◆ SUPPLIED MATERIAL:
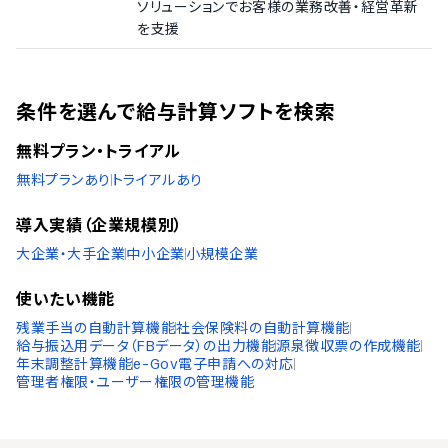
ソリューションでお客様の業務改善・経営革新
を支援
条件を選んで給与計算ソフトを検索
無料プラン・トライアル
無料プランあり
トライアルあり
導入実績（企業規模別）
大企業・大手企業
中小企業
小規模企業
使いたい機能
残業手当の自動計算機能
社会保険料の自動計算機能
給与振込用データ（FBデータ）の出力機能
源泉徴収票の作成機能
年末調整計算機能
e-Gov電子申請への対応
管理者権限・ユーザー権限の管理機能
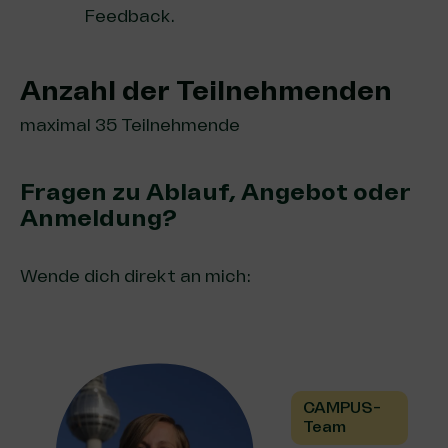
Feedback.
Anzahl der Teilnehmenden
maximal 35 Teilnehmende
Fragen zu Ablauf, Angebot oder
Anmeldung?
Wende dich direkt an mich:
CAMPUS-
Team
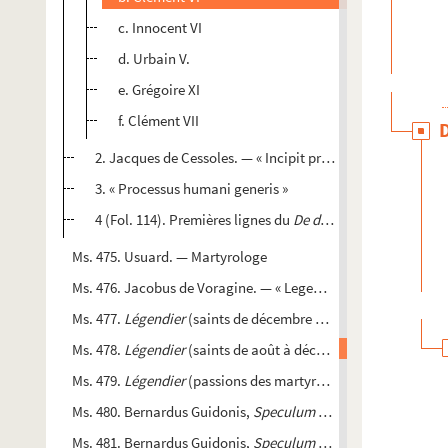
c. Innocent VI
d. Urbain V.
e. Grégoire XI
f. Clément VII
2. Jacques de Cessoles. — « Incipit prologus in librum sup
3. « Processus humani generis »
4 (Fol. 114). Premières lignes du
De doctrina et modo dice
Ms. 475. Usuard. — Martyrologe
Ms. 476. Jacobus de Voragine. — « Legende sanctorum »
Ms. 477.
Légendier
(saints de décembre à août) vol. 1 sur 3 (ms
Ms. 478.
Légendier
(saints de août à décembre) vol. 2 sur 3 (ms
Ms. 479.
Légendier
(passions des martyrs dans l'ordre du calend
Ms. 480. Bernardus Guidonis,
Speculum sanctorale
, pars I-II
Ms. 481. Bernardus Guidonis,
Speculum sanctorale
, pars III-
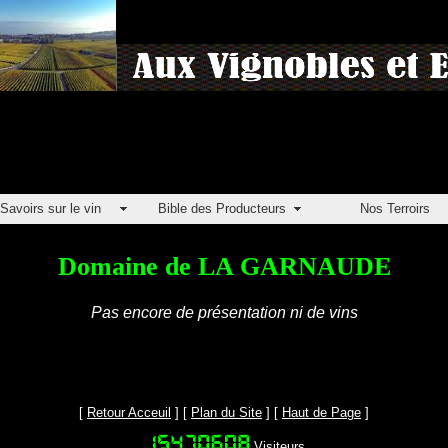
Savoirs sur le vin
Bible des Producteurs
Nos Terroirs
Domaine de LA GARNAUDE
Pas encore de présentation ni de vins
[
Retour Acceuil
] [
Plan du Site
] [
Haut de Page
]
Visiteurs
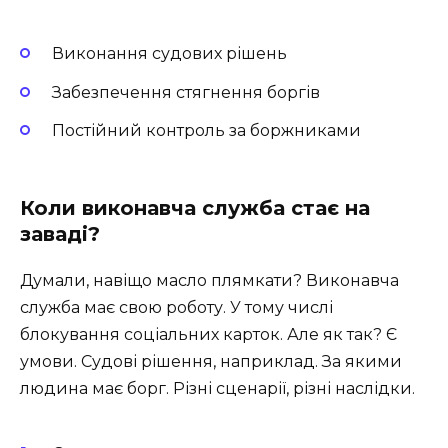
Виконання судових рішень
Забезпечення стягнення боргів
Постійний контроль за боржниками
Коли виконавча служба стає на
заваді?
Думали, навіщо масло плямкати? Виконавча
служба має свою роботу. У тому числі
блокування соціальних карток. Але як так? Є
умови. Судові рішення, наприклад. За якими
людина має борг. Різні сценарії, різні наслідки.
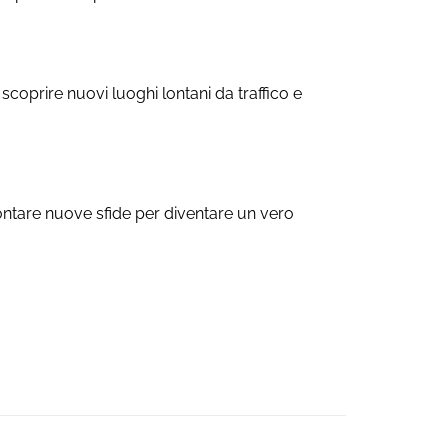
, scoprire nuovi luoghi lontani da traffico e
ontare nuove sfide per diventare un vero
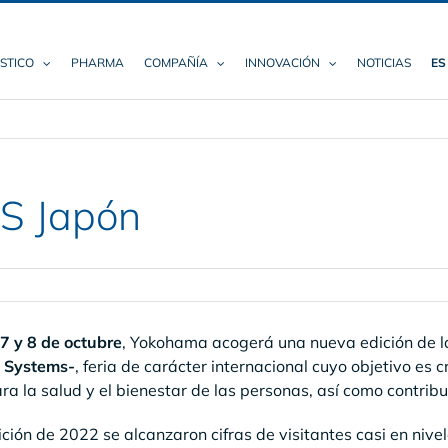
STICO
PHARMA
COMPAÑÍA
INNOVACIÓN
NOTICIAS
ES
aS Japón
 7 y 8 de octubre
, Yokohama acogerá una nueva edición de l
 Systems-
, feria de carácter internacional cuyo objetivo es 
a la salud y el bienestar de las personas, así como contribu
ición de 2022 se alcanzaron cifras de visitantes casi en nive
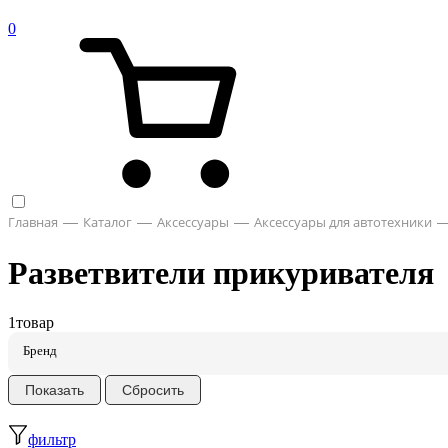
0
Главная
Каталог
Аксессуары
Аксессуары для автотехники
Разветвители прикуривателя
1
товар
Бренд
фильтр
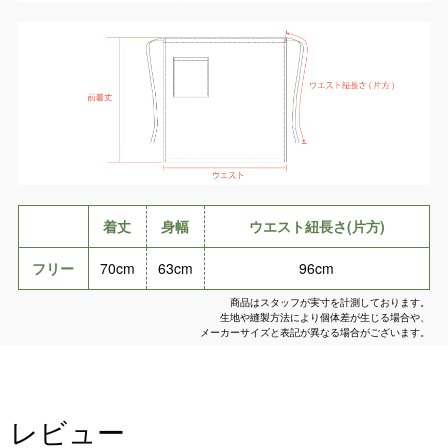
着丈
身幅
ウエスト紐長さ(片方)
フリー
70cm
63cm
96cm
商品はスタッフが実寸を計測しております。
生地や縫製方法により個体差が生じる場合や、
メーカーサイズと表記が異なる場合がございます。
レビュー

◆ YOUR OBJECTIVE: Every line containing the string "служба" is required; copy each such line from the data.

◆ EXPECTED ANSWER:
Коли виконавча служба стає на
служба має свою роботу. У тому числі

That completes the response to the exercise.